===== 抜粋文
主要な浄化槽に対応する逆洗機能を備え、逆洗の時間や回数を簡単に変更できます。フィルター清掃は他機種より手間が少なく、工具も不要です。1万円以上する圧力計も付属しています。

吐出変換アダプターについて

UniMBブロワーには「吐出口反転アダプター」が付属しており「右ばっ気用」と「左ばっ気用」を簡単に切り替えられます。初めて購入する方でも使い方を理解しやすく、安心して選べます。
アダプターを使用するには「直径13ミリの塩ビパイプ(長さ5センチ程度×2本)」が必要です。使用イメージは以下の写真をご覧ください。


ブロワーの中でも、フジクリーン製は最も消費電力が低く、省エネ性能に優れています。長期間の使用でも電気代を抑えられ、高いコストパフォーマンスを発揮します。
迷って決められない方には、UniMBブロワーをおすすめします!

日東工器メドーLAG|耐久性に優れたピストン式モデル

日東工器メドーブロワーは「ピストン式ブロワー」が特徴です。他の2機種より内部部品の耐久性が高く、壊れにくい点がメリットです。
- 壊れにくい耐久性重視の設計を採用している
- フィルターの耐久性が高く長く使える
- 独自開発のピストン方式を採用している
日東工器メドーLAG型のデメリットは、以下のとおりです。長期間使用すると、経年劣化により故障の兆候が現れます。異音が出始めた場合は、ブロワー故障のサインです。
内部のピストンが中心からずれると、修理には専用工具が必要になります。ブロワー故障時には本体を新しく交換する必要があります。
メドーブロワーピストン部品の交換法は、以下の動画をご確認ください。

1口と2口ブロワーの違いとは?用途に合った選び方を解説
以下の写真が1口ブロワーです。

以下の写真は2口ブロワーです。

ブロワーには「1口」と「2口」の2種類があります。それぞれの違いを以下で解説します。
==========
===== 記録データ
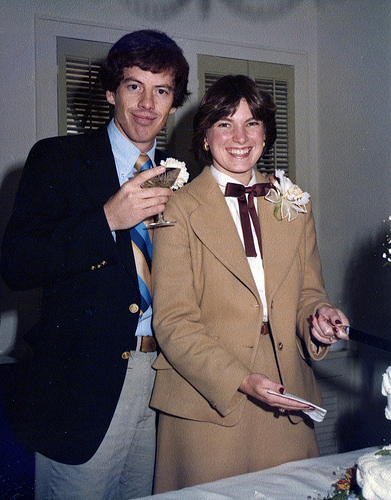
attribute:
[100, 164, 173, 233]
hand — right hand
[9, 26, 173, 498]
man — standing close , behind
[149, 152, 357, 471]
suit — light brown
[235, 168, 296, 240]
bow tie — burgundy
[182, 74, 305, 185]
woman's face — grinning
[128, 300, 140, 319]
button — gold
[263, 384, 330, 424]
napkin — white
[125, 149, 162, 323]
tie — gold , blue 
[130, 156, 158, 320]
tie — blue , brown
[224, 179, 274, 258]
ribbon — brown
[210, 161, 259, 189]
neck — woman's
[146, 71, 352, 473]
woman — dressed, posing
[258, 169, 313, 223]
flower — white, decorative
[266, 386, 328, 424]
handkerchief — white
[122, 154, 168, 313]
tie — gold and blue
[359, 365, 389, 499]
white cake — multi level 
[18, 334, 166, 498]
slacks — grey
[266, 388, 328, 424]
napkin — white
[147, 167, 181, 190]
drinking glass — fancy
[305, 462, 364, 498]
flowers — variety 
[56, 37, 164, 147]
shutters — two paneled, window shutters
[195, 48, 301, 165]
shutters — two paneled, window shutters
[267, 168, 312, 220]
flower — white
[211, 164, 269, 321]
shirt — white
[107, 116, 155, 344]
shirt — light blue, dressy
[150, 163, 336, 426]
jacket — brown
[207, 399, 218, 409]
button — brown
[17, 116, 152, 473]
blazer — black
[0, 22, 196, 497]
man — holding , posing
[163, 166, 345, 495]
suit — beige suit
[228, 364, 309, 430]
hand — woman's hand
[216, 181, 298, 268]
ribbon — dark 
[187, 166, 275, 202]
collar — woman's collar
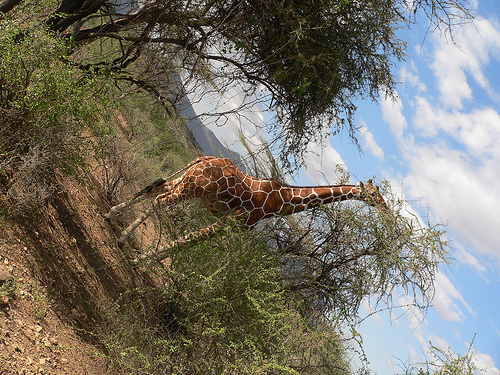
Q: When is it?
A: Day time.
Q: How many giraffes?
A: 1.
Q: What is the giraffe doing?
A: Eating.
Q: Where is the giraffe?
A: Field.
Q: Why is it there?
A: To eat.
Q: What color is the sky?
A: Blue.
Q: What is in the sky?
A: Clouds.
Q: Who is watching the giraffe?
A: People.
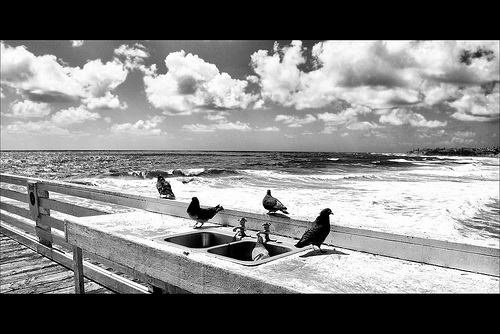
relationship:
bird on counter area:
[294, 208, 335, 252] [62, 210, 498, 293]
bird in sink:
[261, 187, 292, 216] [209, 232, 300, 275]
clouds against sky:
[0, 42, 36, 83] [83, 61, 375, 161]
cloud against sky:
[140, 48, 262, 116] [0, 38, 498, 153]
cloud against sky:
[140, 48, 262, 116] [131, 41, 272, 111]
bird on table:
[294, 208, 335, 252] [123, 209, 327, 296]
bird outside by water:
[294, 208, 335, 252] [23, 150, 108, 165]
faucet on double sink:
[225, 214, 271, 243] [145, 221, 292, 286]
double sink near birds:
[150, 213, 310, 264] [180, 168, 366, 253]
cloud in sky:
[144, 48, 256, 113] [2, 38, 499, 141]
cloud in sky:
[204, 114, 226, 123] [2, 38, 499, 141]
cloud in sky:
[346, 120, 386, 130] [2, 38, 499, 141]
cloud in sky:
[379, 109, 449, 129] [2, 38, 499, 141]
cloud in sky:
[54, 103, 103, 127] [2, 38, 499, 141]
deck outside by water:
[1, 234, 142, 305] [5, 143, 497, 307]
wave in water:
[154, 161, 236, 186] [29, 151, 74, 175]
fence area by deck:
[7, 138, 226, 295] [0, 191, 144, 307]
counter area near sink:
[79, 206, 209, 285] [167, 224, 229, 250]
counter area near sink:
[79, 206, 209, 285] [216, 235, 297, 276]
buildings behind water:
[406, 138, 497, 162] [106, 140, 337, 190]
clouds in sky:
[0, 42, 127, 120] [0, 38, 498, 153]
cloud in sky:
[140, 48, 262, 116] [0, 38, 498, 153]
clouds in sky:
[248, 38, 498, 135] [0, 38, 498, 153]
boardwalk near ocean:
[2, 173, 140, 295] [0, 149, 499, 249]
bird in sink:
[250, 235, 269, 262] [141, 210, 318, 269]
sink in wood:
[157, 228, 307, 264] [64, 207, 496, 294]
==========
===== 記録データ
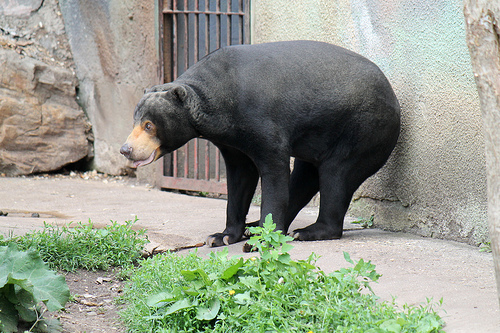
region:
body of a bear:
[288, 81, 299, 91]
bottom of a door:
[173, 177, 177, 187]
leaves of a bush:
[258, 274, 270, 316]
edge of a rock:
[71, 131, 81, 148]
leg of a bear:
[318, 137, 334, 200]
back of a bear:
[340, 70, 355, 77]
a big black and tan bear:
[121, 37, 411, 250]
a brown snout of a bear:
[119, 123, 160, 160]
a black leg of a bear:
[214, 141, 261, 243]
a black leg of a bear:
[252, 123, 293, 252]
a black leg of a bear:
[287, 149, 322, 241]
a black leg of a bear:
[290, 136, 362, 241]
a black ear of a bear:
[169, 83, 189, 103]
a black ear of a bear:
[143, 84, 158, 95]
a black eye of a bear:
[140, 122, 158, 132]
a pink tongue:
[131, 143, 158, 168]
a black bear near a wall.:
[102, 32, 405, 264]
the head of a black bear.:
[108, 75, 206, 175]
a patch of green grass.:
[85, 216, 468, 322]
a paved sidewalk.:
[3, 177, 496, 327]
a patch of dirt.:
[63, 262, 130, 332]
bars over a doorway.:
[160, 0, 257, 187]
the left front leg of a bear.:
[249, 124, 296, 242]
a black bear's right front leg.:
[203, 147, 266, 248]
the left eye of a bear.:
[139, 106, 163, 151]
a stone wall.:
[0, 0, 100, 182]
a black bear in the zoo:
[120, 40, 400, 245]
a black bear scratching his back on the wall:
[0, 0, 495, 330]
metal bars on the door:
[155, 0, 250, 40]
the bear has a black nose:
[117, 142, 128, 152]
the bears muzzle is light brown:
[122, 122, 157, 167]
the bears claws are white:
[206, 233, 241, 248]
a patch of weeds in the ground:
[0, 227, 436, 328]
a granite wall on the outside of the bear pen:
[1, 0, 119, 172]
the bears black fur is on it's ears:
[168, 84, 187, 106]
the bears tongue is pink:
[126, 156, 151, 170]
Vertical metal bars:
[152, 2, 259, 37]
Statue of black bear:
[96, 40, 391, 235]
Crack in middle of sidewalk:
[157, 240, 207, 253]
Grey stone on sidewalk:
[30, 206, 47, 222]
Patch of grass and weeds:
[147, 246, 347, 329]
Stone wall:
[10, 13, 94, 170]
==========
* _課題 1_: ブロワーの抜粋文から、「主要な浄化槽に対応する逆洗機」で始まり「は以下の写真をご覧ください。」まで続く部分を、一字も変えずに書き写す。
* _課題 2_: ブロワーの抜粋文の内容を二文でまとめよ。
* _課題 3_: ブロワーの抜粋文によると、吐出口反転アダプターを使うには何が必要か。

* _回答 1_:
主要な浄化槽に対応する逆洗機能を備え、逆洗の時間や回数を簡単に変更できます。フィルター清掃は他機種より手間が少なく、工具も不要です。1万円以上する圧力計も付属しています。

吐出変換アダプターについて

UniMBブロワーには「吐出口反転アダプター」が付属しており「右ばっ気用」と「左ばっ気用」を簡単に切り替えられます。初めて購入する方でも使い方を理解しやすく、安心して選べます。
アダプターを使用するには「直径13ミリの塩ビパイプ(長さ5センチ程度×2本)」が必要です。使用イメージは以下の写真をご覧ください。

* _回答 2_: UniMBブロワーは逆洗機能や圧力計を備え、付属のアダプターで右ばっ気用と左ばっ気用を切り替えられるため、迷う人に勧められている。日東工器メドーLAGはピストン式で耐久性が高い一方、ピストンが中心からずれると修理に専用工具が必要になり、故障時には本体の交換が必要になる。

* _回答 3_: 直径13ミリの塩ビパイプ(長さ5センチ程度×2本)が必要だ。